DIRECTION. Could you render the lines from the start through the one containing "exposure: exposure 0.129", inclusive, as a two-column CSV with the headers input and output? Give one row per text and its answer, with each field quoted and any line breaks turned into spaces.

MATERIAL PROVIDED.
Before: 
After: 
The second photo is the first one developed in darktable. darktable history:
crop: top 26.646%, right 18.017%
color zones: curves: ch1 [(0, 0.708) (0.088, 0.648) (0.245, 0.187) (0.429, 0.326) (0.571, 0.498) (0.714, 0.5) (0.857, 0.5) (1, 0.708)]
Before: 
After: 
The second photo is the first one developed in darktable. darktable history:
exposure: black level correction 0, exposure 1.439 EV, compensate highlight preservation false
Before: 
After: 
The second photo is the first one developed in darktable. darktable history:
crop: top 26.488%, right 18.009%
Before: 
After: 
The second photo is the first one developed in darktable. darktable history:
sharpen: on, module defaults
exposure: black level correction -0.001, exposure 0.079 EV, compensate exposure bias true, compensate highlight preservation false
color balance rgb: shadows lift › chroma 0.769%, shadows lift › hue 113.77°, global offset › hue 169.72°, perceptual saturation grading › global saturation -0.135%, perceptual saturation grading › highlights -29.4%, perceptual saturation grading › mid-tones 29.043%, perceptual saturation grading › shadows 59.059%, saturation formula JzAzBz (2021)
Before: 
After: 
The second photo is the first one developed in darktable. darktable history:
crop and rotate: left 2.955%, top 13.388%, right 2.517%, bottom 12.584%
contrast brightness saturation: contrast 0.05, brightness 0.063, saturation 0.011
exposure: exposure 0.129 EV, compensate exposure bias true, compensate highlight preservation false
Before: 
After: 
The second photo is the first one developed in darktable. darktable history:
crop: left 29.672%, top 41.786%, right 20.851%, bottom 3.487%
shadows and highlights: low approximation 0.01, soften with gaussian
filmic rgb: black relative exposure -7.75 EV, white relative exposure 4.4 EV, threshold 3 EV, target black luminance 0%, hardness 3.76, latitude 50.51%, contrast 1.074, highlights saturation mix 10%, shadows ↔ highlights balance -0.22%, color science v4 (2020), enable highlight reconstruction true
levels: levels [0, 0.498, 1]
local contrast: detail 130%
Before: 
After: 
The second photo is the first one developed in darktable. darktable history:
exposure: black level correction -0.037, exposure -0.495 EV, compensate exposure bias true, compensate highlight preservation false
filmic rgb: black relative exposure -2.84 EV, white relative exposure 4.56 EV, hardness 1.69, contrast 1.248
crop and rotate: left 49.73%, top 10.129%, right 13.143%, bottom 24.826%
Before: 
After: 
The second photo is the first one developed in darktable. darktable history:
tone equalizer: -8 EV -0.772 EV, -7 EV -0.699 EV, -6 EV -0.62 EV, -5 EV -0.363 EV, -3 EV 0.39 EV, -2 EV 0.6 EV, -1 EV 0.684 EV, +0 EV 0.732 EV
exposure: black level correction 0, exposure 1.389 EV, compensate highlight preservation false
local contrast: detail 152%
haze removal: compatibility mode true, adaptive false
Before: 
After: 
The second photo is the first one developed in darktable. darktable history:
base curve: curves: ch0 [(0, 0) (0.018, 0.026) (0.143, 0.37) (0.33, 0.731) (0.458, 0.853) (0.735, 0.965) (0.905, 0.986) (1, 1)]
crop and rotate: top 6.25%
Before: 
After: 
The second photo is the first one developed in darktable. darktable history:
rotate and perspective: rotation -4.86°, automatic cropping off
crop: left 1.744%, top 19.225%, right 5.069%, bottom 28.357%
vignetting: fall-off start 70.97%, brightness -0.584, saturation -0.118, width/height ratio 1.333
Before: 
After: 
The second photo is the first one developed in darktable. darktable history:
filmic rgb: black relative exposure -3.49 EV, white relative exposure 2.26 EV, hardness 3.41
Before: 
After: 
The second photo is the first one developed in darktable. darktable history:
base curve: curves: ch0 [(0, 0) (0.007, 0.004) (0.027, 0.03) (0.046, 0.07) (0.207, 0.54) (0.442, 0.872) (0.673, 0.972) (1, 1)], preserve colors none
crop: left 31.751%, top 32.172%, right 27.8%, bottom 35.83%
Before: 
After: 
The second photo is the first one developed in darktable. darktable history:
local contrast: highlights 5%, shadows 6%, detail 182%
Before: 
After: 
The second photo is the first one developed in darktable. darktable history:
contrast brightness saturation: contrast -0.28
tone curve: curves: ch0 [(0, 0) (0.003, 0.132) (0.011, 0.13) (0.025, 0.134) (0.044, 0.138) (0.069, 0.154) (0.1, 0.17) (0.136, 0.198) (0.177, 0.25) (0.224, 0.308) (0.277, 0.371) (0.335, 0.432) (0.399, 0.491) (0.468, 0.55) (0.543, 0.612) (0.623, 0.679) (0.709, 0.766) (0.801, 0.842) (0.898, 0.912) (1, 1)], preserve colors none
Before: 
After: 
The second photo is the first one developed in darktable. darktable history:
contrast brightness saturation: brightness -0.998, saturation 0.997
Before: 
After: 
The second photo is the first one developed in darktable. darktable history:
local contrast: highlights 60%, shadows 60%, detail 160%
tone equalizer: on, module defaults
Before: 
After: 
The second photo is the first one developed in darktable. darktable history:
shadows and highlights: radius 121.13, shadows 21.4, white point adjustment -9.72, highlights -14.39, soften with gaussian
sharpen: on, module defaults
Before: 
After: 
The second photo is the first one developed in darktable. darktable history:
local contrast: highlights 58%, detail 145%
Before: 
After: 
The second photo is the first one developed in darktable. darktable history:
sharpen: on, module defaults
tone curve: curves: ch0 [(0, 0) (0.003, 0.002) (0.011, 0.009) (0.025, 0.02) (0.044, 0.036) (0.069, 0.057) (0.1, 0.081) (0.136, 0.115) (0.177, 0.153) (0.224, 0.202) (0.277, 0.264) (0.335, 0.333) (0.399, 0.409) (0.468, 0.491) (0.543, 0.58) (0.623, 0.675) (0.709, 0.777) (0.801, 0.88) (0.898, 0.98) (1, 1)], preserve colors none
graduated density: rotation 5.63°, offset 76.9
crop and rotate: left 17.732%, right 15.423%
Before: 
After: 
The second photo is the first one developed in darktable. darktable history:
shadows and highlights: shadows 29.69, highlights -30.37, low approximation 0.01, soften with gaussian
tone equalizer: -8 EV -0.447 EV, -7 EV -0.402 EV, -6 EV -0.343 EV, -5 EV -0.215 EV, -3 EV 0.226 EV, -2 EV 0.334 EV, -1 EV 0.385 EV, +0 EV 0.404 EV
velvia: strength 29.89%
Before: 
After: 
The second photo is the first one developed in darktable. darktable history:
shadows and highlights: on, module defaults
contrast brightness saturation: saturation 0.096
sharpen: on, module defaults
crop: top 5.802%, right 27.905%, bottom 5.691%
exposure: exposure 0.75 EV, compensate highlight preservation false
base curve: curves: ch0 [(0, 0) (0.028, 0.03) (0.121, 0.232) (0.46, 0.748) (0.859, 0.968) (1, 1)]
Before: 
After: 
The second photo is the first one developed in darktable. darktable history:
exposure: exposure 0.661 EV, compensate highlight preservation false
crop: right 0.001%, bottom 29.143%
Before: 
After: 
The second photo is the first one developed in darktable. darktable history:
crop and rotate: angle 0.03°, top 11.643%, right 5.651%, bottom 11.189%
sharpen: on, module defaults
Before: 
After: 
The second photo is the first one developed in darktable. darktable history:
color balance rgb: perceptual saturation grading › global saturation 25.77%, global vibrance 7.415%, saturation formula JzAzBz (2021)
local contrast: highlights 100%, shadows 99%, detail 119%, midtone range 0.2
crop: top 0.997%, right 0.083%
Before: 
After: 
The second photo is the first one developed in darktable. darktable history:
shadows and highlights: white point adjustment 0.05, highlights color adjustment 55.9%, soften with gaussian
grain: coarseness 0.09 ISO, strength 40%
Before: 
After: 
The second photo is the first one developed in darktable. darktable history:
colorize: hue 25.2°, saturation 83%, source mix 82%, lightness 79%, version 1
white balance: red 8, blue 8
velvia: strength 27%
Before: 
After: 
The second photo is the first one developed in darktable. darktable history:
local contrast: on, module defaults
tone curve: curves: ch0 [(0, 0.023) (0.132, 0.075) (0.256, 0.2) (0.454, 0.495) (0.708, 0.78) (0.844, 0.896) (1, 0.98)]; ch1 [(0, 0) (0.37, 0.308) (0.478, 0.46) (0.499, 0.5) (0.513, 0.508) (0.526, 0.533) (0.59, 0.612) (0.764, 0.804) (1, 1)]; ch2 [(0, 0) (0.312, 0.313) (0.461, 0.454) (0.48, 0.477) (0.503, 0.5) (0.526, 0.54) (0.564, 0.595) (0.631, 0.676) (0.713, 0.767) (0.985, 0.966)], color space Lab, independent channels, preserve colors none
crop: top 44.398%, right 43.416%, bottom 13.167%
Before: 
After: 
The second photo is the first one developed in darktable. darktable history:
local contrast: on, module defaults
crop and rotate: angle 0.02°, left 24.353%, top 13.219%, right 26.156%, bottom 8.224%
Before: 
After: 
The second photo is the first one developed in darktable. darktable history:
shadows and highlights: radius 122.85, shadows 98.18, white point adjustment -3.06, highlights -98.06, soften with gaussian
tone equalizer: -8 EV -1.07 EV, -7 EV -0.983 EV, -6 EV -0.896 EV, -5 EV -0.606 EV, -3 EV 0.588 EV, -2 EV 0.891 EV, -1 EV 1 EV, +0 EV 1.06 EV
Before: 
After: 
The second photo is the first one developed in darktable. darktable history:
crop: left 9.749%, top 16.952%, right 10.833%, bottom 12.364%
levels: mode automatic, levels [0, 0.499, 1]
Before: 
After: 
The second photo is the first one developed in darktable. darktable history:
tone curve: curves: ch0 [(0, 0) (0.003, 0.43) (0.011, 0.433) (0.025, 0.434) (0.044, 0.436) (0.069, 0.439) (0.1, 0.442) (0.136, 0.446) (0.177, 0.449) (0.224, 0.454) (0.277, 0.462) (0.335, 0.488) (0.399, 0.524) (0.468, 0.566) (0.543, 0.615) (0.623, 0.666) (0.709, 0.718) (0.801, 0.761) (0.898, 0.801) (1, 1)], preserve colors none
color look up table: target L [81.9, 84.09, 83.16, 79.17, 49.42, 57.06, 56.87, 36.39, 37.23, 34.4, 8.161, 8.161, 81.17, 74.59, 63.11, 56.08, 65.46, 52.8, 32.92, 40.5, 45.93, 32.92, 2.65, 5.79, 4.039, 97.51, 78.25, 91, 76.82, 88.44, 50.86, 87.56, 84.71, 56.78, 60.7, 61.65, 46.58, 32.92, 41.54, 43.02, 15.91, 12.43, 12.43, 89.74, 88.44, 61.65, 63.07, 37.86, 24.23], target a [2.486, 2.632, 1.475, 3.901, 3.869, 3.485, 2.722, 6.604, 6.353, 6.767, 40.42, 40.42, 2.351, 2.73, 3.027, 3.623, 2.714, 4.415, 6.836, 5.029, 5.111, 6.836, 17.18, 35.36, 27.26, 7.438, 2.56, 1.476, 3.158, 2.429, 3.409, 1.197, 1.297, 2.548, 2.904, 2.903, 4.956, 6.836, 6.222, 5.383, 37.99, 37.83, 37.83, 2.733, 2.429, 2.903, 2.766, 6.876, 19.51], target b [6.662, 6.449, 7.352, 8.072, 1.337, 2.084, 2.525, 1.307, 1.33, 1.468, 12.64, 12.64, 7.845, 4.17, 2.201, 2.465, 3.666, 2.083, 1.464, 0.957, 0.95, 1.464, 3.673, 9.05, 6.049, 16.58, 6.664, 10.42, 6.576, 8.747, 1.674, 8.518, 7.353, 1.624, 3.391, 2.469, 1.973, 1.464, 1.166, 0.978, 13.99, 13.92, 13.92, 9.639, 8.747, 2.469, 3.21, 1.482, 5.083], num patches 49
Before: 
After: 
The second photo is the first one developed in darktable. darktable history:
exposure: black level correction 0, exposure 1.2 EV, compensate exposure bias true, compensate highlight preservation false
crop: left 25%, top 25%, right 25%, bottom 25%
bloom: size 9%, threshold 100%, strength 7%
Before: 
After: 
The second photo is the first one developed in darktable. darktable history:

OUTPUT FOR THIS TASK.
input,output
"Before: After: The second photo is the first one developed in darktable. darktable history:","crop: top 26.646%, right 18.017% color zones: curves: ch1 [(0, 0.708) (0.088, 0.648) (0.245, 0.187) (0.429, 0.326) (0.571, 0.498) (0.714, 0.5) (0.857, 0.5) (1, 0.708)]"
"Before: After: The second photo is the first one developed in darktable. darktable history:","exposure: black level correction 0, exposure 1.439 EV, compensate highlight preservation false"
"Before: After: The second photo is the first one developed in darktable. darktable history:","crop: top 26.488%, right 18.009%"
"Before: After: The second photo is the first one developed in darktable. darktable history:","sharpen: on, module defaults exposure: black level correction -0.001, exposure 0.079 EV, compensate exposure bias true, compensate highlight preservation false color balance rgb: shadows lift › chroma 0.769%, shadows lift › hue 113.77°, global offset › hue 169.72°, perceptual saturation grading › global saturation -0.135%, perceptual saturation grading › highlights -29.4%, perceptual saturation grading › mid-tones 29.043%, perceptual saturation grading › shadows 59.059%, saturation formula JzAzBz (2021)"
"Before: After: The second photo is the first one developed in darktable. darktable history:","crop and rotate: left 2.955%, top 13.388%, right 2.517%, bottom 12.584% contrast brightness saturation: contrast 0.05, brightness 0.063, saturation 0.011 exposure: exposure 0.129 EV, compensate exposure bias true, compensate highlight preservation false"